> TRECHO DO TEXTO
━━━━━━━━━━

João
Batista de Oliveira Filho
Comentário:
“Corrós de açude”, “Estudos e catálogos”, “PSI, a penúltima”...
Desde
menino, vejo e ouço coisas do tipo: “Cada doido com sua mania”.
Me pergunto: - Cada mania num terá o seu próprio doido?... Histórias,
cantorias, bonecos de barro, madeira, fibras vegetais... nascem no
dia-a-dia nesse mundão de deuses. Uns respeitam esses ditos e criações
do povo. Outros, nem tanto. Aqueles acolá vão além: dizem que
esse “saber” é simplista, tosco.
E haja discriminação ao que não é erudito ou acadêmico, até
ser “descoberto”, por quem? - por um erudito ou acadêmico que
através de uma tese, desenvolvida após anos de estudos – é
apresentada à sociedade culta numa roupagem, quanto mais complicada
melhor! Quando vejo algo assim o que digo? - Tosca simplificação,
compadre.

━━━━━━━━━━

> INSTRUÇÕES DA TAREFA
Por favor, reproduza o trecho do comentário que vai de "Me pergunto: - Cada" até "é simplista, tosco.", inclusive.

> REGISTROS EXTRAÍDOS

━━━━━━━━━━

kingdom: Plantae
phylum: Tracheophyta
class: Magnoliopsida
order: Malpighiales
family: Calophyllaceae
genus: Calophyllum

━━━━━━━━━━

> RESPOSTA DO EXERCÍCIO
Me pergunto: - Cada mania num terá o seu próprio doido?... Histórias,
cantorias, bonecos de barro, madeira, fibras vegetais... nascem no
dia-a-dia nesse mundão de deuses. Uns respeitam esses ditos e criações
do povo. Outros, nem tanto. Aqueles acolá vão além: dizem que
esse “saber” é simplista, tosco.